Alguna vez, mientras preparaba un reportaje sobre transexuales, una mujer me dijo: “Cuando uno se apropia de las palabras, estas dejan de herirlo. Si me gritan puta, yo respondo: puta y a mucho honor”. Entre más lo pienso, más cierto me resulta. Machorra, puta, marica. Incluso lesbiana. Todas se hacen insultos en la boca el agresor.

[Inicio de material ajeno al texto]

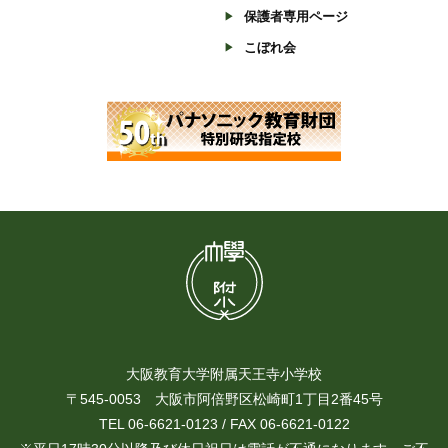
保護者専用ページ
こぼれ会
大阪教育大学附属天王寺小学校
〒545-0053 大阪市阿倍野区松崎町1丁目2番45号
TEL 06-6621-0123 / FAX 06-6621-0122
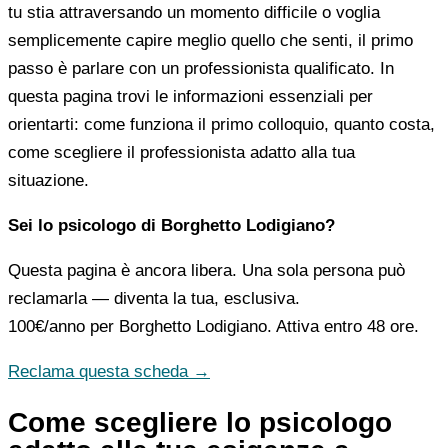
tu stia attraversando un momento difficile o voglia
semplicemente capire meglio quello che senti, il primo
passo è parlare con un professionista qualificato. In
questa pagina trovi le informazioni essenziali per
orientarti: come funziona il primo colloquio, quanto costa,
come scegliere il professionista adatto alla tua
situazione.
Sei lo psicologo di Borghetto Lodigiano?
Questa pagina è ancora libera. Una sola persona può
reclamarla — diventa la tua, esclusiva.
100€/anno
per Borghetto Lodigiano. Attiva entro 48 ore.
Reclama questa scheda →
Come scegliere lo psicologo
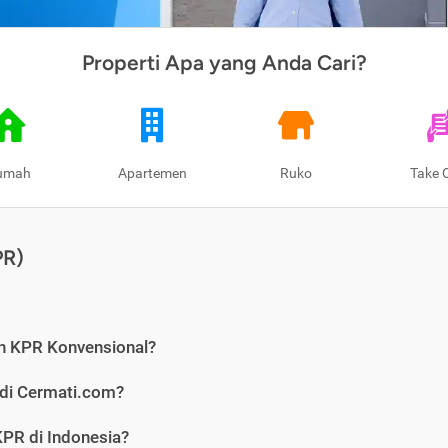
Properti Apa yang Anda Cari?
umah
Apartemen
Ruko
Take 
PR)
n KPR Konvensional?
 di Cermati.com?
PR di Indonesia?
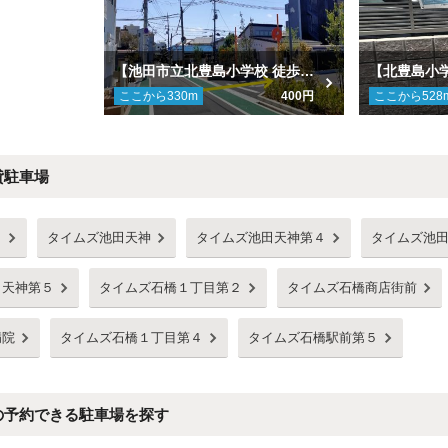
【池田市立北豊島小学校 徒歩2分】OPH石橋テラス駐車場
ここから
330
m
400円
ここから
528
貸駐車場
３
タイムズ池田天神
タイムズ池田天神第４
タイムズ池
田天神第５
タイムズ石橋１丁目第２
タイムズ石橋商店街前
病院
タイムズ石橋１丁目第４
タイムズ石橋駅前第５
の予約できる駐車場を探す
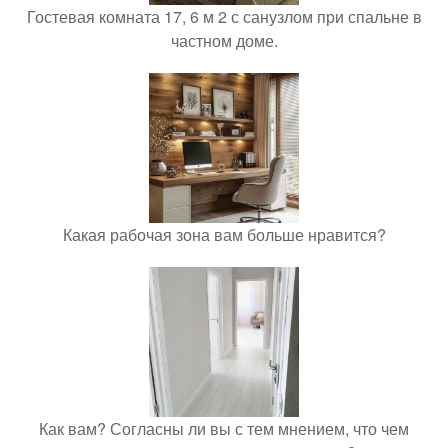
Гостевая комната 17, 6 м 2 с санузлом при спальне в
частном доме.
Какая рабочая зона вам больше нравится?
Как вам? Согласны ли вы с тем мнением, что чем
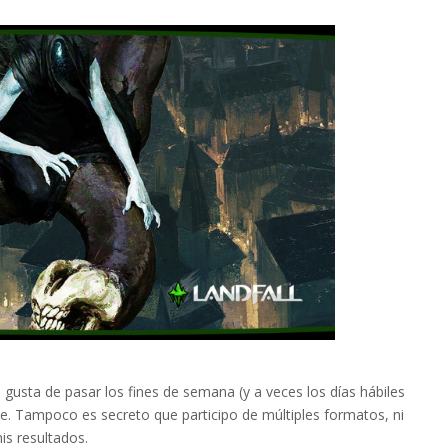
gusta de pasar los fines de semana (y a veces los días hábiles
e. Tampoco es secreto que participo de múltiples formatos, ni
s resultados.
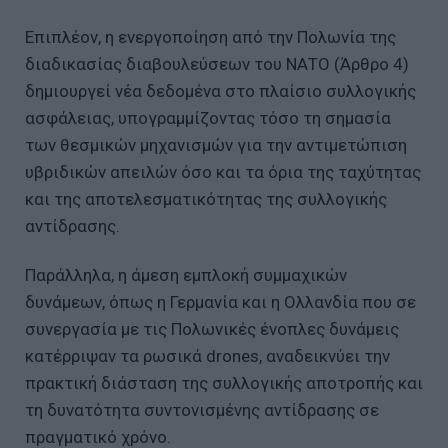
Επιπλέον, η ενεργοποίηση από την Πολωνία της
διαδικασίας διαβουλεύσεων του ΝΑΤΟ (Άρθρο 4)
δημιουργεί νέα δεδομένα στο πλαίσιο συλλογικής
ασφάλειας, υπογραμμίζοντας τόσο τη σημασία
των θεσμικών μηχανισμών για την αντιμετώπιση
υβριδικών απειλών όσο και τα όρια της ταχύτητας
και της αποτελεσματικότητας της συλλογικής
αντίδρασης.
Παράλληλα, η άμεση εμπλοκή συμμαχικών
δυνάμεων, όπως η Γερμανία και η Ολλανδία που σε
συνεργασία με τις Πολωνικές ένοπλες δυνάμεις
κατέρριψαν τα ρωσικά drones, αναδεικνύει την
πρακτική διάσταση της συλλογικής αποτροπής και
τη δυνατότητα συντονισμένης αντίδρασης σε
πραγματικό χρόνο.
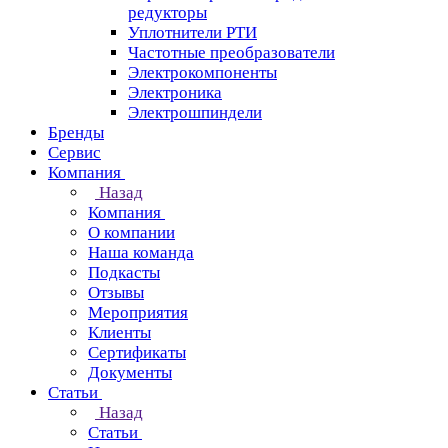
редукторы
Уплотнители РТИ
Частотные преобразователи
Электрокомпоненты
Электроника
Электрошпиндели
Бренды
Сервис
Компания
Назад
Компания
О компании
Наша команда
Подкасты
Отзывы
Мероприятия
Клиенты
Сертификаты
Документы
Статьи
Назад
Статьи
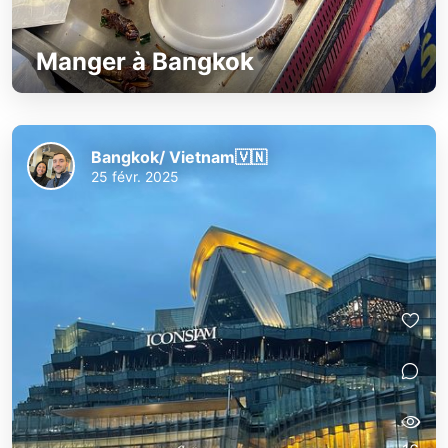
Manger à Bangkok
Bangkok/ Vietnam🇻🇳
25 févr. 2025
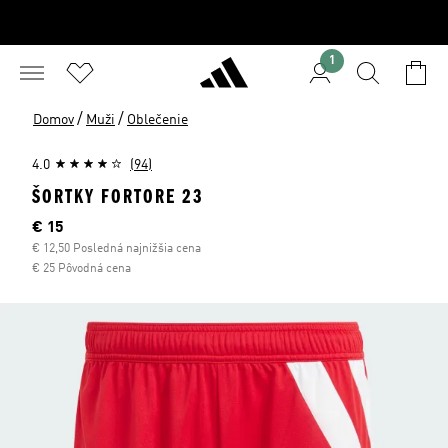
1
/
/
Domov
Muži
Oblečenie
4.0
(94)
ŠORTKY FORTORE 23
Aktuálna cena
€ 15
€ 12,50 Posledná najnižšia cena
€ 25 Pôvodná cena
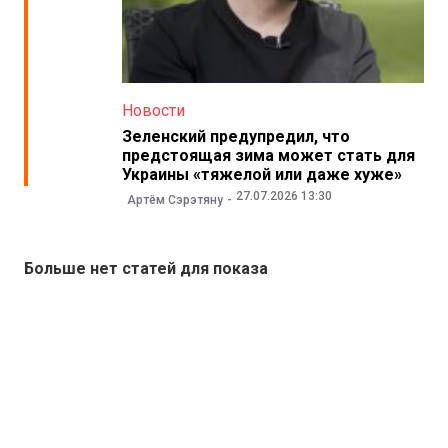
Новости
Зеленский предупредил, что
предстоящая зима может стать для
Украины «тяжелой или даже хуже»
27.07.2026 13:30
Артём Сэрэтяну
Больше нет статей для показа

Hay inclusión, pero al mismo tiempo no. Y el problema no siempre viene de afuera. Hay quienes se hacen autogoles y se sienten muy cómodos en su propio don’t ask don’t tell
Nos hemos vuelto más tolerantes, decimos. Que el amor es amor en cualquiera de sus formas. Que el género se construye, que la identidad sexual es una elección libre. La ley lo garantiza: hay matrimonio, hay adopción, hay castigos para el que discrimina. Pero al mismo tiempo, hay machorras que deberían ser más delicadas o maricas que botan muchas plumas. Mujeres trans a las que matan en la madrugada y políticos que gobiernan con la sotana puesta.

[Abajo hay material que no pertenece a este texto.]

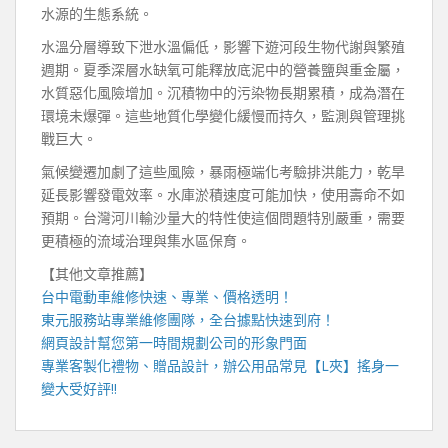
水源的生態系統。
水溫分層導致下泄水溫偏低，影響下遊河段生物代謝與繁殖
週期。夏季深層水缺氧可能釋放底泥中的營養鹽與重金屬，
水質惡化風險增加。沉積物中的污染物長期累積，成為潛在
環境未爆彈。這些地質化學變化緩慢而持久，監測與管理挑
戰巨大。
氣候變遷加劇了這些風險，暴雨極端化考驗排洪能力，乾旱
延長影響發電效率。水庫淤積速度可能加快，使用壽命不如
預期。台灣河川輸沙量大的特性使這個問題特別嚴重，需要
更積極的流域治理與集水區保育。
【其他文章推薦】
台中電動車維修
快速、專業、價格透明！
東元服務站
專業維修團隊，全台據點快速到府！
網頁設計
幫您第一時間規劃公司的形象門面
專業客製化禮物、贈品設計，辦公用品常見【
L夾
】搖身一
變大受好評!!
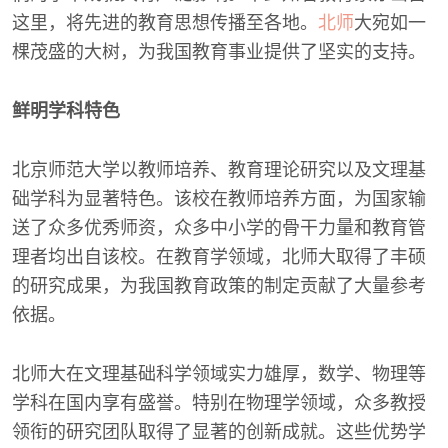
这里，将先进的教育思想传播至各地。
北师
大宛如一
棵茂盛的大树，为我国教育事业提供了坚实的支持。
鲜明学科特色
北京师范大学以教师培养、教育理论研究以及文理基
础学科为显著特色。该校在教师培养方面，为国家输
送了众多优秀师资，众多中小学的骨干力量和教育管
理者均出自该校。在教育学领域，北师大取得了丰硕
的研究成果，为我国教育政策的制定贡献了大量参考
依据。
北师大在文理基础科学领域实力雄厚，数学、物理等
学科在国内享有盛誉。特别在物理学领域，众多教授
领衔的研究团队取得了显著的创新成就。这些优势学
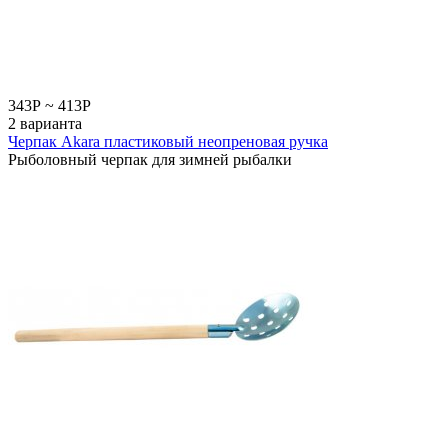
343
Р
~
413
Р
2 варианта
Черпак Akara пластиковый неопреновая ручка
Рыболовный черпак для зимней рыбалки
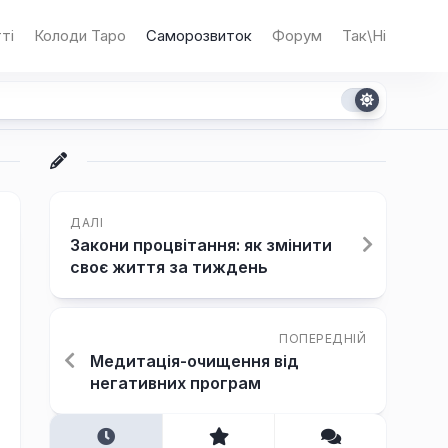
ті
Колоди Таро
Саморозвиток
Форум
Так\Ні
ДАЛІ
Закони процвітання: як змінити
своє життя за тиждень
ПОПЕРЕДНІЙ
Медитація-очищення від
негативних програм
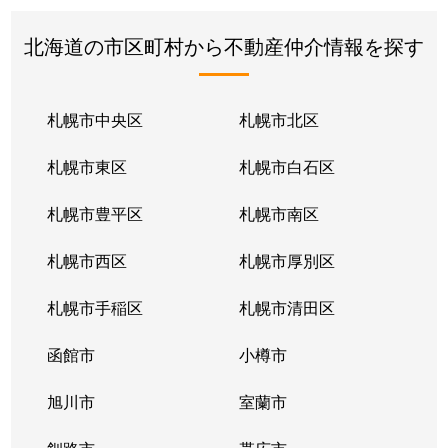
北海道の市区町村から不動産仲介情報を探す
札幌市中央区
札幌市北区
札幌市東区
札幌市白石区
札幌市豊平区
札幌市南区
札幌市西区
札幌市厚別区
札幌市手稲区
札幌市清田区
函館市
小樽市
旭川市
室蘭市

Hay inclusión, pero al mismo tiempo no. Y el problema no siempre viene de afuera. Hay quienes se hacen autogoles y se sienten muy cómodos en su propio don’t ask don’t tell. Que no se esconden, pero no se muestran. Que no quieren ser discriminados, pero tampoco quieren cargar banderas. Que prefieren venderse humo con esa falsa declaración de principios que defiende la igualdad ignorando la diferencia.
Nos hemos vuelto más tolerantes, decimos. Pero al mismo tiempo hay quienes se dejan vencer por el machismo y los prejuicios. Maricas, pero machos. Lesbianas pero femeninas. Quienes no se apropian de las palabras con todas sus sílabas, quienes no dicen: “Puta y a mucho honor”. Pareciera que vamos ganando la guerra, pero al mismo tiempo seguimos perdiendo batallas.